Dig Dis Sci. 2011 Aug;56(8):2309-17. doi: 10.1007/s10620-011-1625-y. Epub 2011 Feb 24.
Hepatic encephalopathy is a syndrome whose physiopathology is poorly understood; therefore, current diagnostic tests are imperfect and modern therapy is nonspecific. Particularly, it has been suggested that inflammation plays an important role in the pathogenesis of portal hypertensive encephalopathy in the rat.
We have studied an experimental model of portal hypertension based on a triple partial portal vein ligation in the rat to verify this hypothesis.
One month after portal hypertension we assayed in the splanchnic area (liver, small bowel and mesenteric lymph nodes) and in the central nervous system (hippocampus and cerebellum) fractalkine (CX3CL1) and stromal cell-derived factor alpha (SDF1-α) as well as their respective receptors (CX3CR1 and CXCR4) because of their key role in inflammatory processes.
The significant increase of fractalkine in mesenteric lymph nodes (P<0.05) and its receptor (CX3CR1) in the small bowel (P<0.05) and hippocampus (P<0.01), associated with the increased expression of SDF1-α in the hippocampus (P<0.01) and the cerebellum (P<0.01) suggest that prehepatic portal hypertension in the rat induces important alterations in the expression of chemokines in the gut-brain axis.
The present study revealed that portal hypertension is associated with splanchnic-brain inflammatory alterations mediated by chemokines.
肝性脑病是一种发病机制尚不完全清楚的综合征;因此,目前的诊断测试并不完善,现代治疗也没有针对性。特别是,有人提出炎症在门静脉高压性脑病大鼠发病机制中起重要作用。

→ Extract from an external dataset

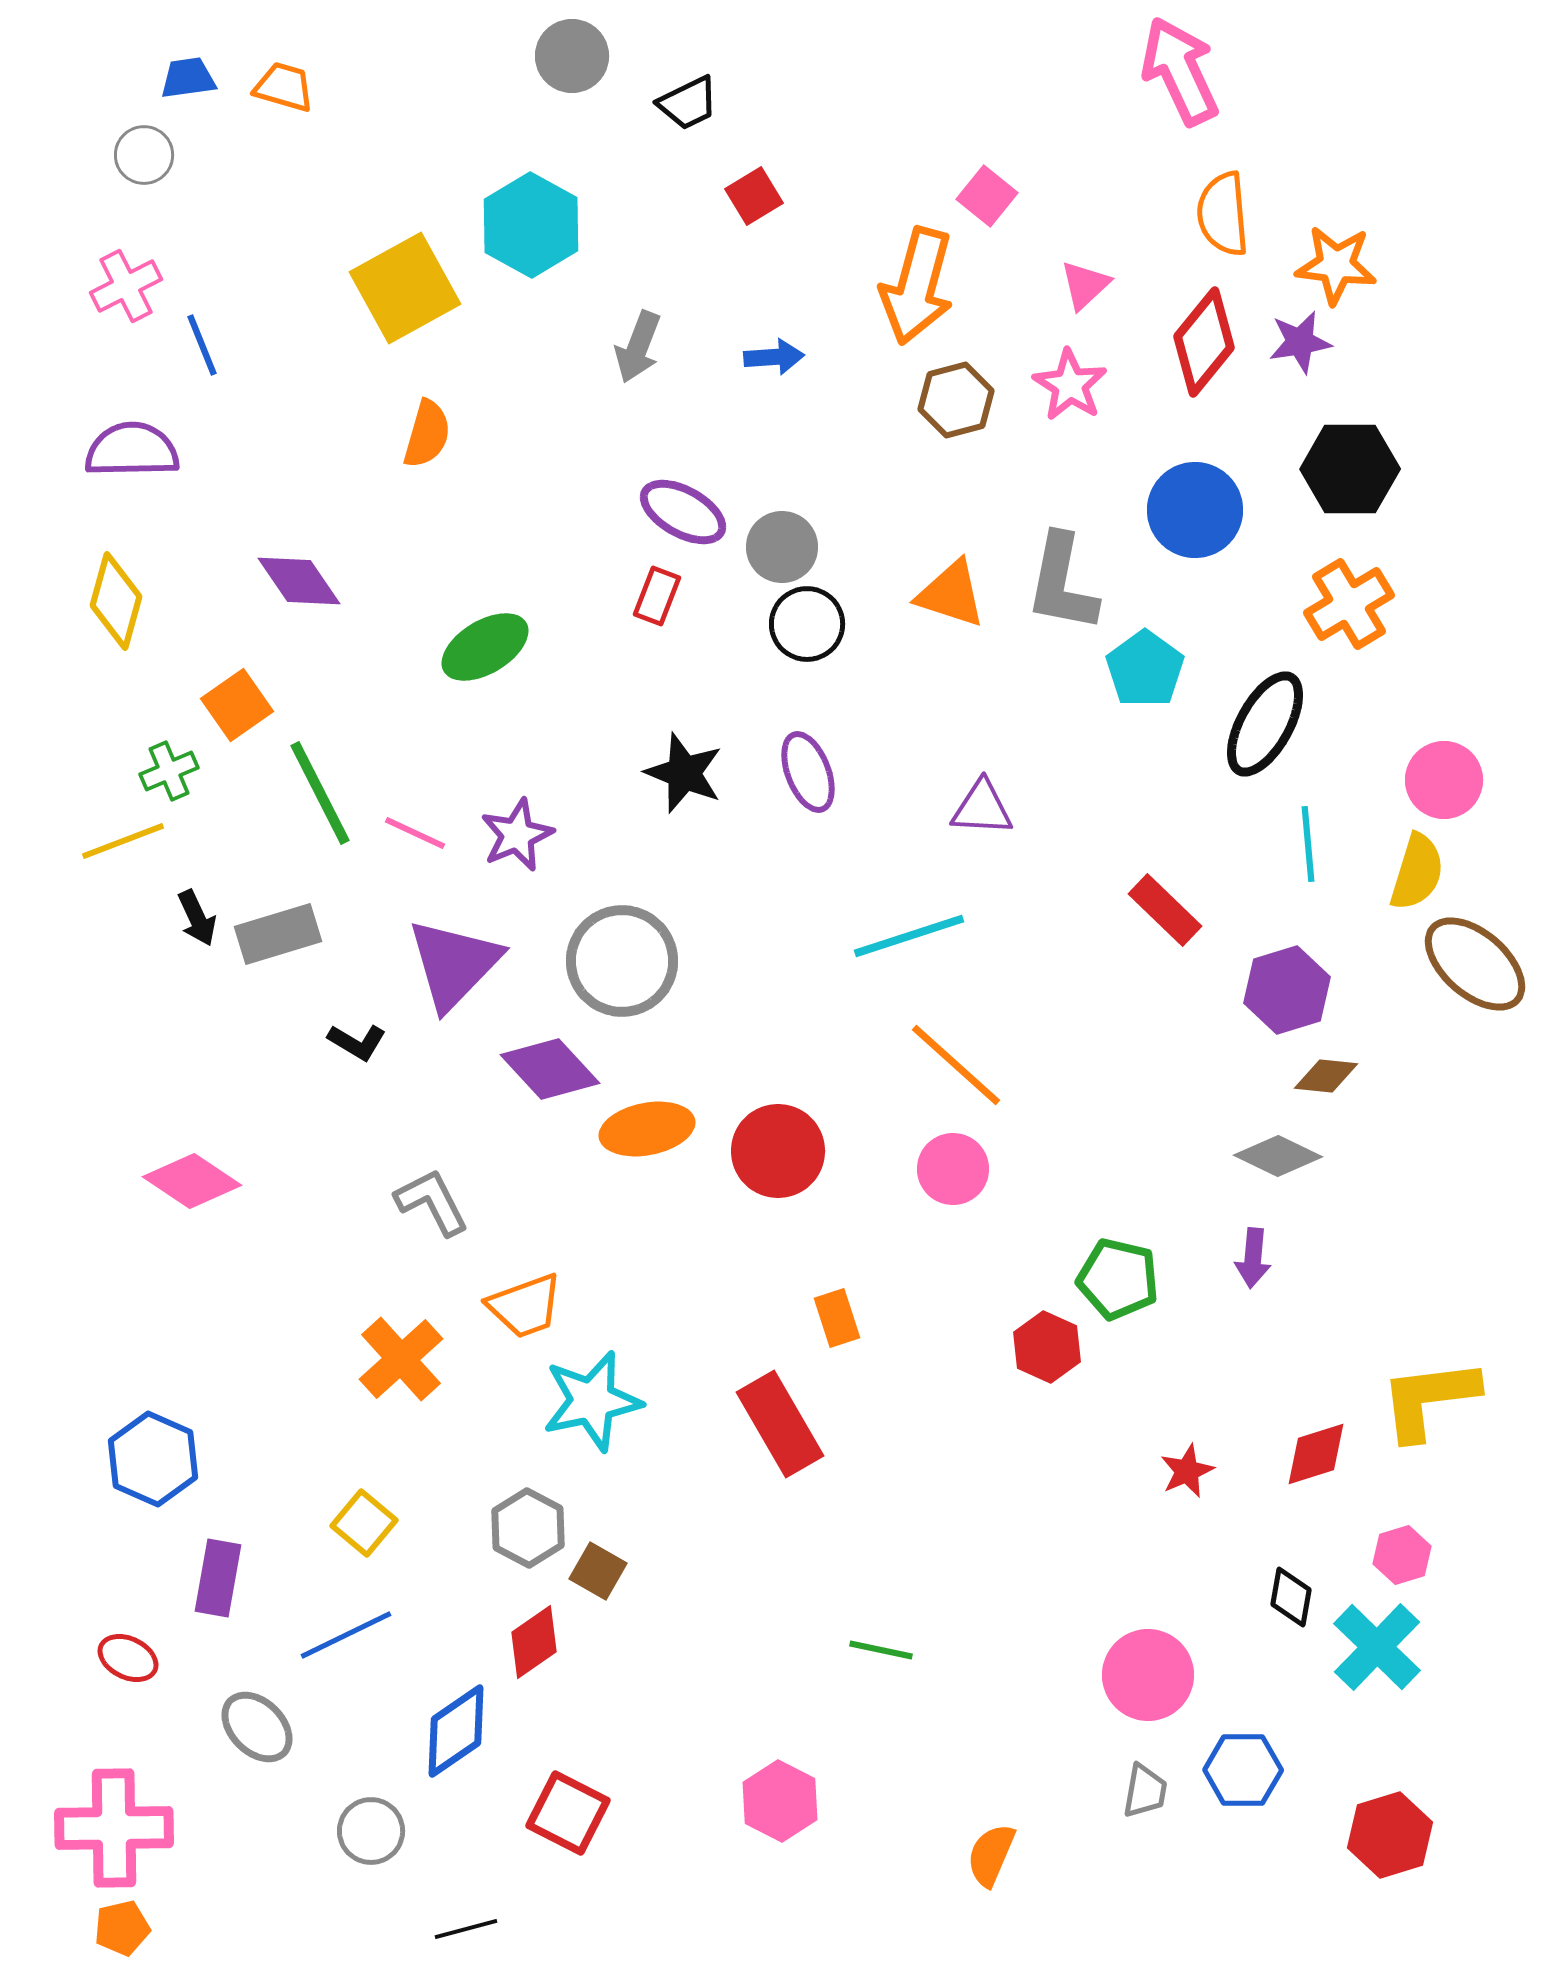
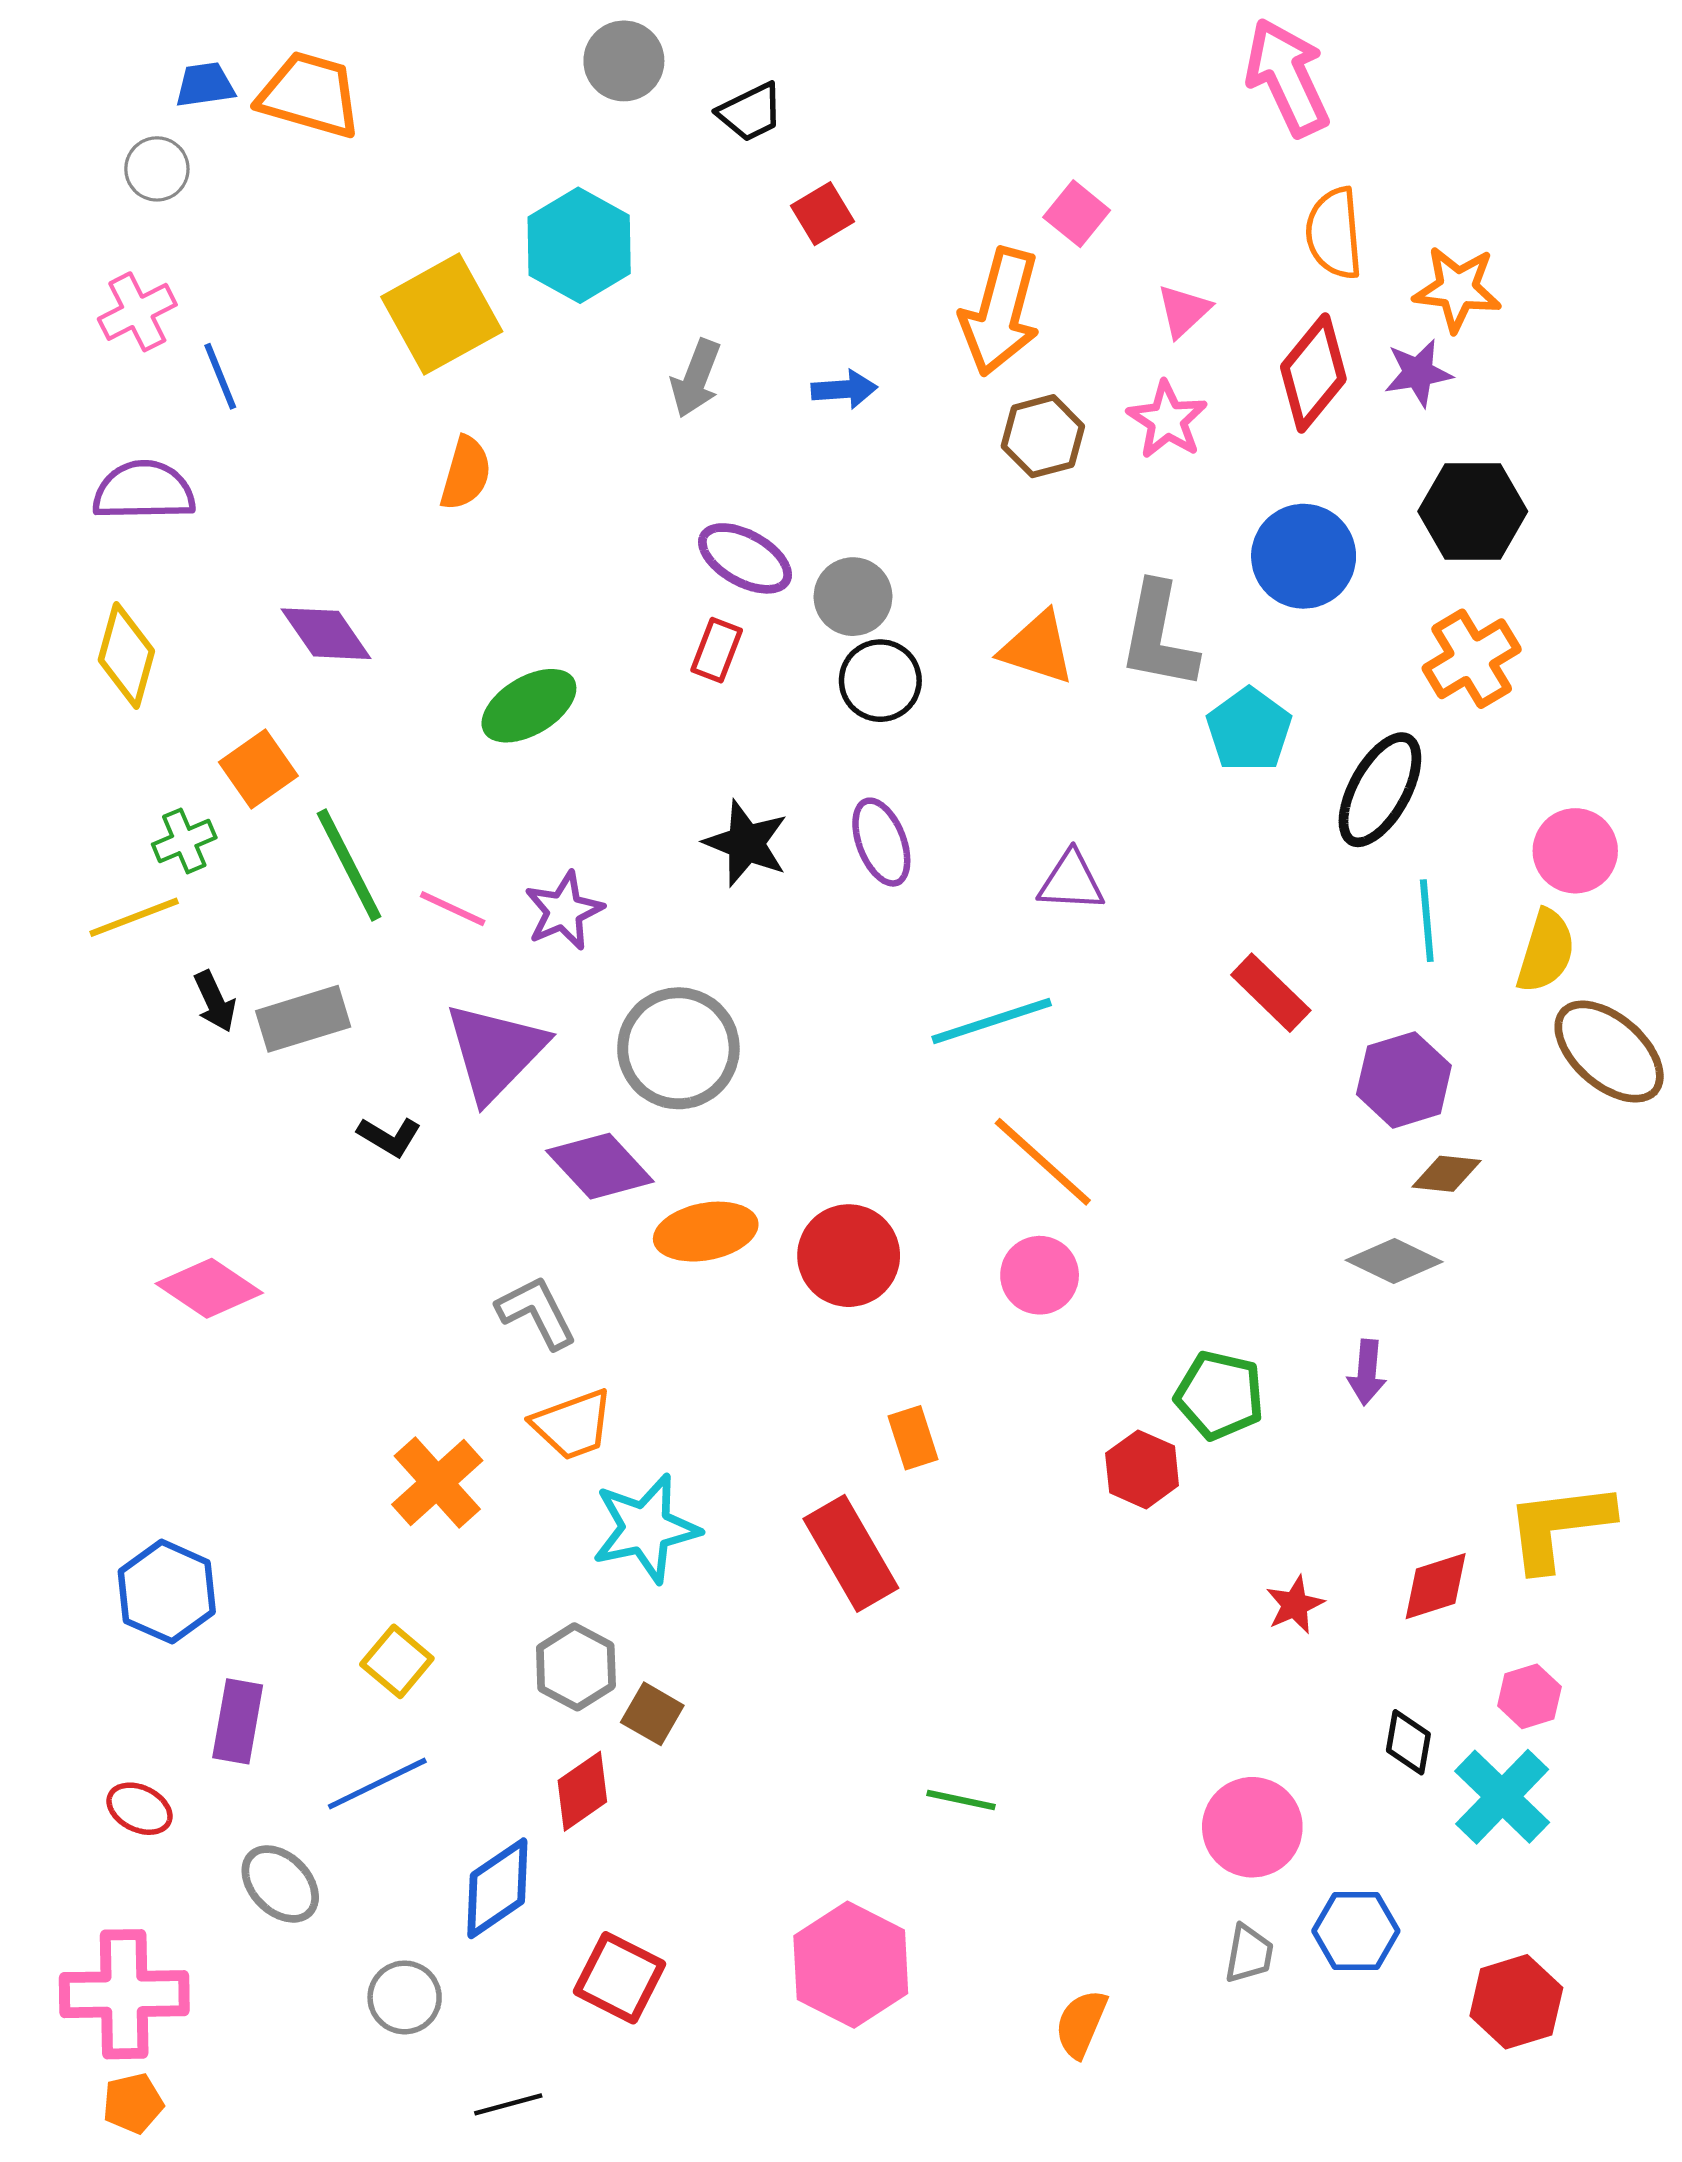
orange trapezoid: (284, 87) -> (310, 95), size x1.6
gray L-shape: (432, 1202) -> (537, 1312), moved
pink hexagon: (780, 1801) -> (851, 1965), size x1.4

我们研究了一种基于大鼠三重部分门静脉结扎的门静脉高压实验模型,以验证这一假说。
门静脉高压 1 个月后,我们在大鼠内脏区(肝脏、小肠和肠系膜淋巴结)和中枢神经系统(海马体和小脑)中检测了趋化因子 fractalkine (CX3CL1) 和基质细胞衍生因子 alpha (SDF1-α) 及其各自的受体 (CX3CR1 和 CXCR4),因为它们在炎症过程中起着关键作用。
肠系膜淋巴结 fractalkine 的显著增加(P<0.05)及其受体(CX3CR1)在小肠(P<0.05)和海马体(P<0.01)的增加,与海马体(P<0.01)和小脑(P<0.01)中 SDF1-α的表达增加相关,提示大鼠前肝门静脉高压诱导了肠-脑轴中趋化因子表达的重要改变。
本研究表明,门静脉高压与通过趋化因子介导的内脏-大脑炎症改变有关。